Try it:
Once the pictures are set aside, copy the data below exactly as it stands.

Records supplied below:

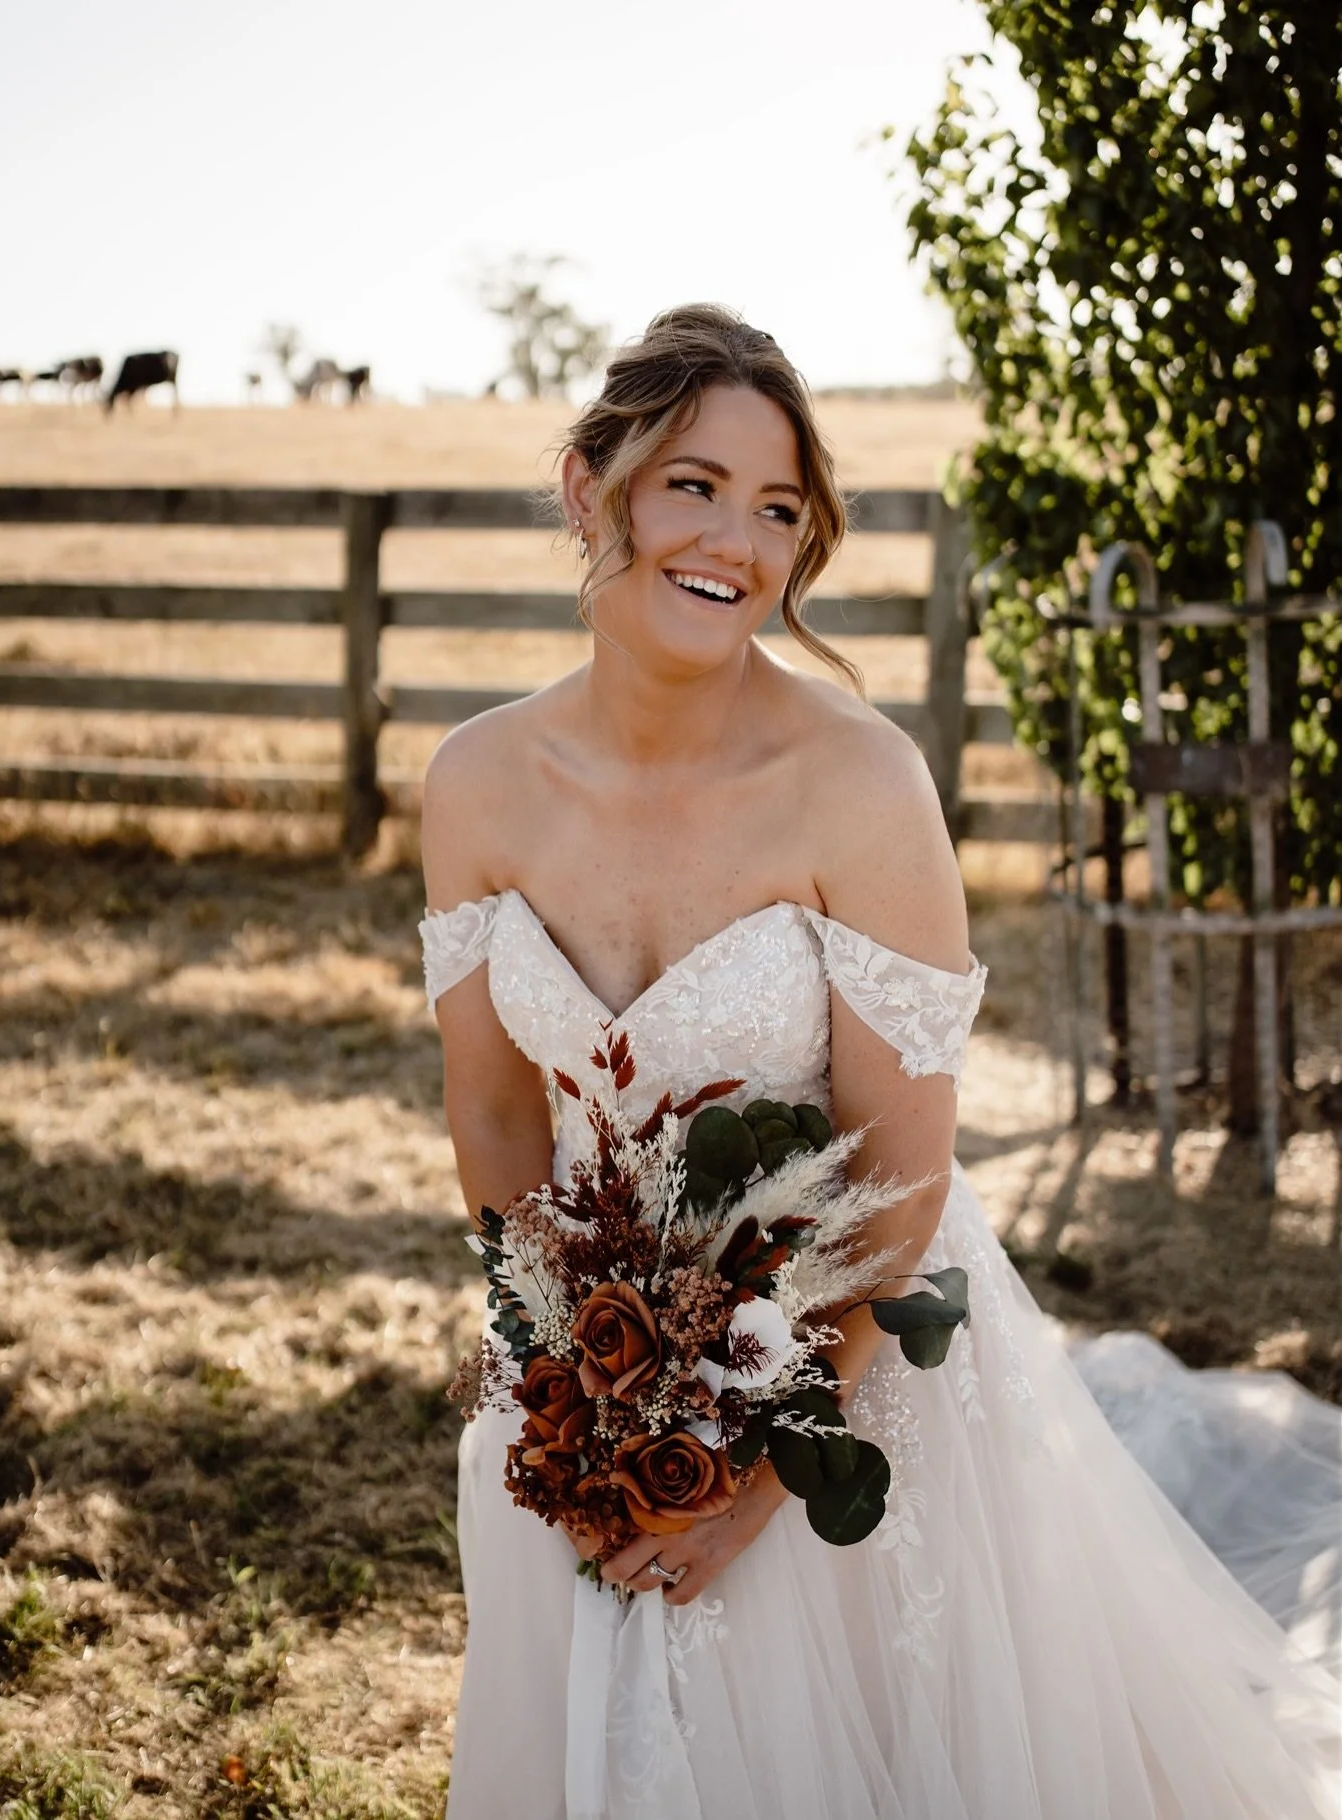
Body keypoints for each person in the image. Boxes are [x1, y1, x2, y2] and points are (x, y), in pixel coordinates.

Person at [419, 305, 1339, 1820]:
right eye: (692, 483)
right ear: (591, 487)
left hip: (850, 1364)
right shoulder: (474, 783)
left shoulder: (860, 784)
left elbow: (904, 1182)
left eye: (779, 509)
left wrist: (762, 1474)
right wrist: (563, 1378)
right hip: (590, 1354)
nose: (741, 542)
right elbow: (497, 1110)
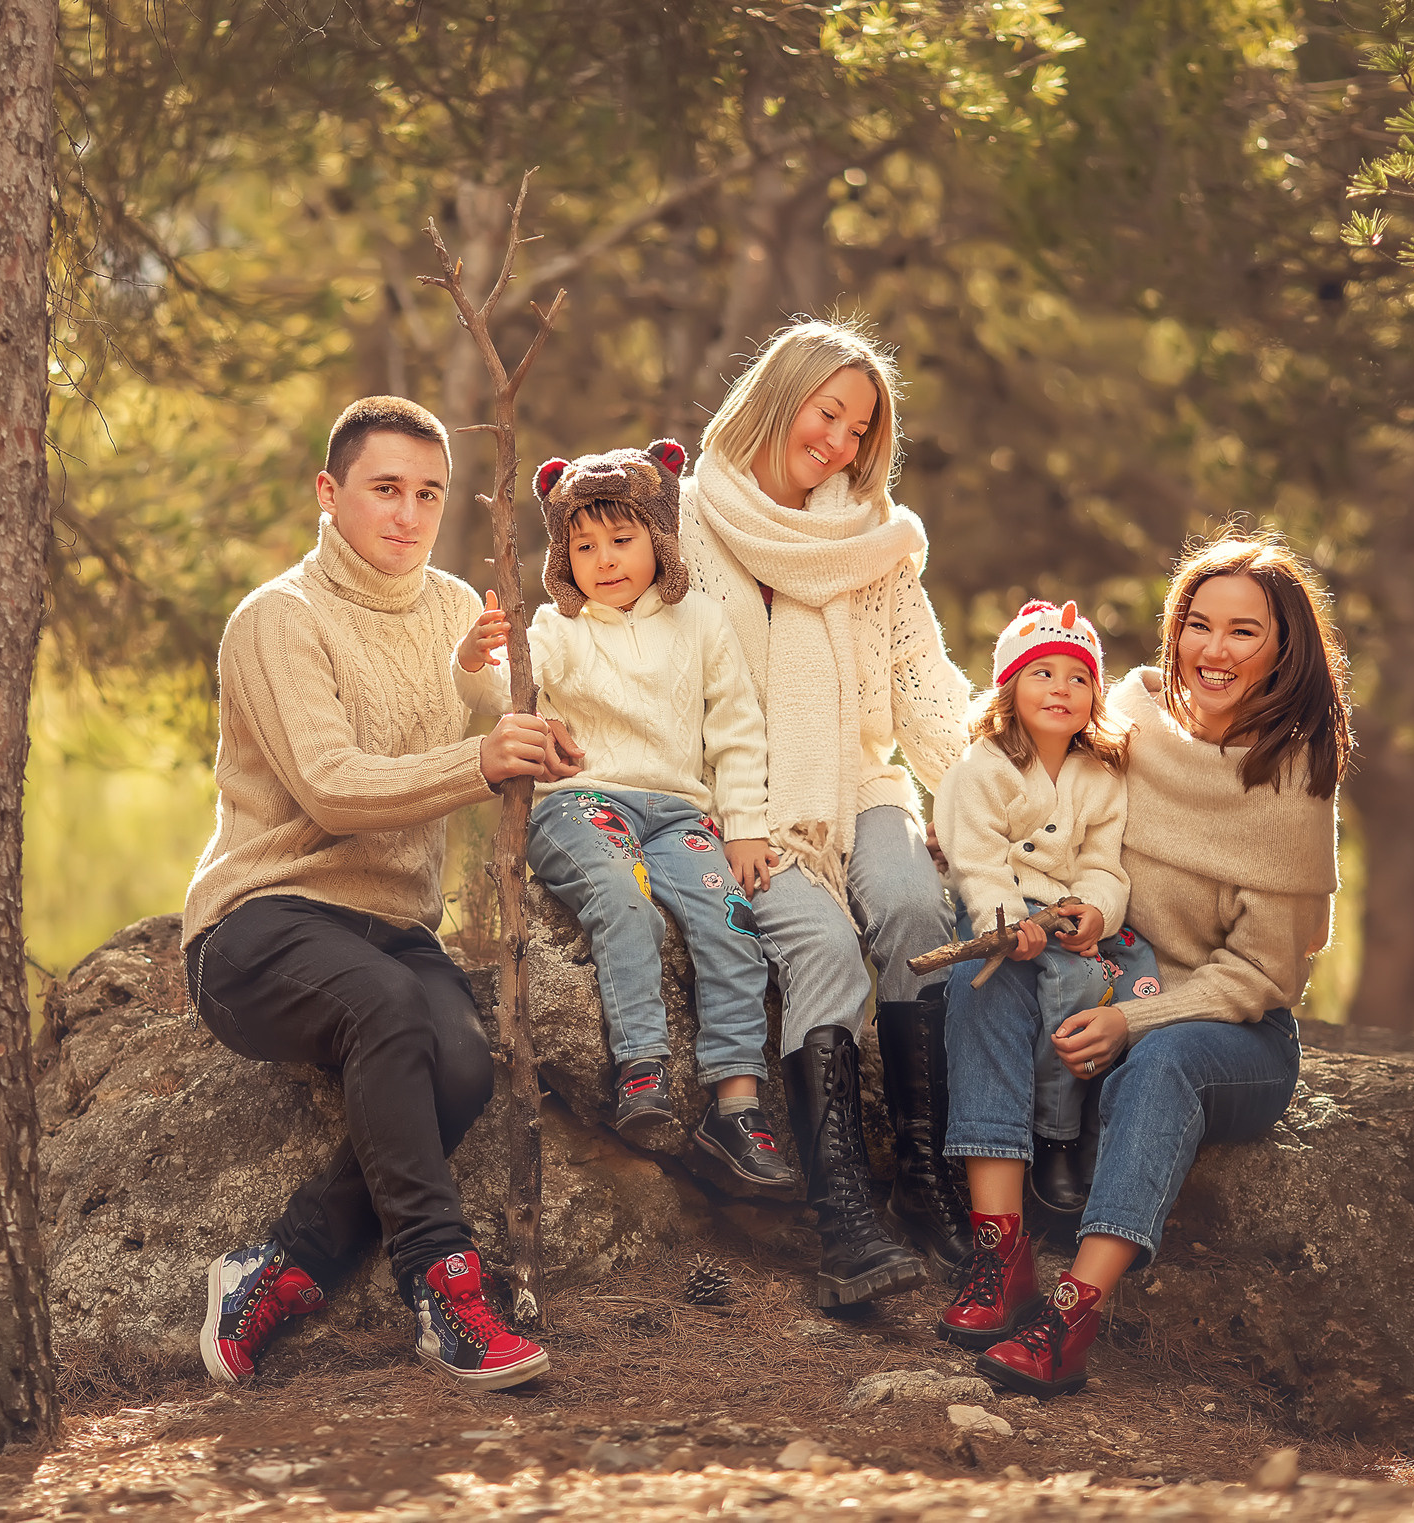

End of Records supplied.

Task answer:
Body keypoints for each person in the image. Boxes are [x1, y1, x2, y2] and points are (x, y), in pixel coordinates.

Person at [419, 305, 1339, 1820]:
right eye: (692, 483)
right ear: (591, 487)
left hip: (850, 1364)
right shoulder: (474, 783)
left shoulder: (860, 784)
left elbow: (904, 1182)
left eye: (779, 509)
left wrist: (762, 1474)
right wrist: (563, 1378)
right hip: (590, 1354)
nose: (741, 542)
right elbow: (497, 1110)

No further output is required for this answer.